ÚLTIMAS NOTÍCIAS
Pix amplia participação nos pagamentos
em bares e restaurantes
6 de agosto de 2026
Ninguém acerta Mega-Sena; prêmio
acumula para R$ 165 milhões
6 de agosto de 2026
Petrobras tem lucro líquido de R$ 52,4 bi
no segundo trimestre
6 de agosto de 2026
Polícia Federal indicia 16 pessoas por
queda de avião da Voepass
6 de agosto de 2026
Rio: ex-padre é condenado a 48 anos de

--*--

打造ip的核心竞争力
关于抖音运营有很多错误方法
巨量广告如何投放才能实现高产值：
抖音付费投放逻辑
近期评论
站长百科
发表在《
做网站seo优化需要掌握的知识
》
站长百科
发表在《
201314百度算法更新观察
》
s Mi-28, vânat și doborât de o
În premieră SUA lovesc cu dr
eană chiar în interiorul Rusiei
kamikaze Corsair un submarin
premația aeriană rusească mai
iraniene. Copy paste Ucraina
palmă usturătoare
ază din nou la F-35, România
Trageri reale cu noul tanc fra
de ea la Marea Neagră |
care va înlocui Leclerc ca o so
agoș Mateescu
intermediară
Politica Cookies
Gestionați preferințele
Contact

--*--

> [WHAT YOU HAVE TO DO] Write out the listing from the line with "ÚLTIMAS NOTÍCIAS" up to and including the line with "Rio: ex-padre é condenado a 48 anos de", substituting "Lotofácil" for "Mega-Sena" and leaving everything else unchanged.

> [OUTPUT OF THE TASK]
ÚLTIMAS NOTÍCIAS
Pix amplia participação nos pagamentos
em bares e restaurantes
6 de agosto de 2026
Ninguém acerta Lotofácil; prêmio
acumula para R$ 165 milhões
6 de agosto de 2026
Petrobras tem lucro líquido de R$ 52,4 bi
no segundo trimestre
6 de agosto de 2026
Polícia Federal indicia 16 pessoas por
queda de avião da Voepass
6 de agosto de 2026
Rio: ex-padre é condenado a 48 anos de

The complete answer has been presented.